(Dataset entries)
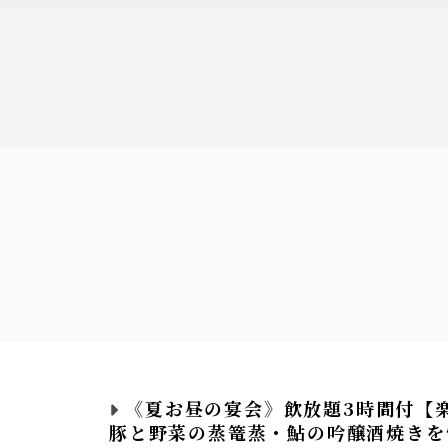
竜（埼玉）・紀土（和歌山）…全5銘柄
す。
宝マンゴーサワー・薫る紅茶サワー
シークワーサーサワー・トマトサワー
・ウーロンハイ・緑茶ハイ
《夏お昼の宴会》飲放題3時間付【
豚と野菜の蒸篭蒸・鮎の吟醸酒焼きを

--

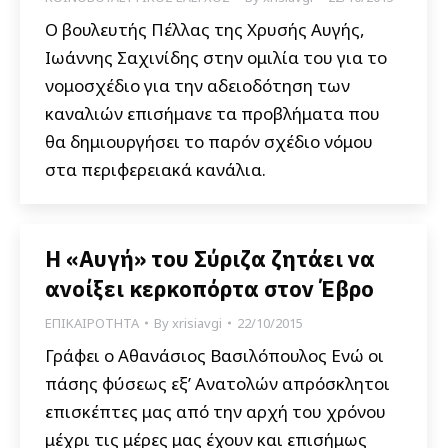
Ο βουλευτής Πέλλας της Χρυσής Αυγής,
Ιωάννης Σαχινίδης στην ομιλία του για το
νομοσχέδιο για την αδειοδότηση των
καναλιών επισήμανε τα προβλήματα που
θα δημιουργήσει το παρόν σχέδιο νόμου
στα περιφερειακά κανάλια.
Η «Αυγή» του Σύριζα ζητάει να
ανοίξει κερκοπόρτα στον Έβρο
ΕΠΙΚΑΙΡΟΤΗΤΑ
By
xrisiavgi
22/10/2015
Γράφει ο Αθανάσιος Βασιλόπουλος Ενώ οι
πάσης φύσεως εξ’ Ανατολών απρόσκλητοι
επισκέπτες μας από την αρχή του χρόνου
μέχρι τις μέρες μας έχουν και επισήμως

* * *

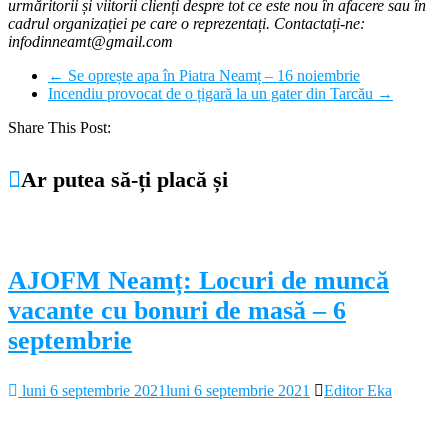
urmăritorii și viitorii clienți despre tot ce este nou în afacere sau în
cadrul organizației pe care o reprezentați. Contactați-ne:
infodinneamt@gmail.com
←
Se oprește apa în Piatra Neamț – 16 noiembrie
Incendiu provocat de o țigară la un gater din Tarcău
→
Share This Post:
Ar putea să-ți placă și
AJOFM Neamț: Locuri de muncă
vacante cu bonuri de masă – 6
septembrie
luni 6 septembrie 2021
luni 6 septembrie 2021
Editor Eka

### What you will do:
Set down, exactly as they appear above, all lines from the one that has "竜（埼玉）・紀土（和歌山）…全5銘柄" down to the one that has "豚と野菜の蒸篭蒸・鮎の吟醸酒焼きを", including those two and no others.

### Solved problem:
竜（埼玉）・紀土（和歌山）…全5銘柄
す。
宝マンゴーサワー・薫る紅茶サワー
シークワーサーサワー・トマトサワー
・ウーロンハイ・緑茶ハイ
《夏お昼の宴会》飲放題3時間付【
豚と野菜の蒸篭蒸・鮎の吟醸酒焼きを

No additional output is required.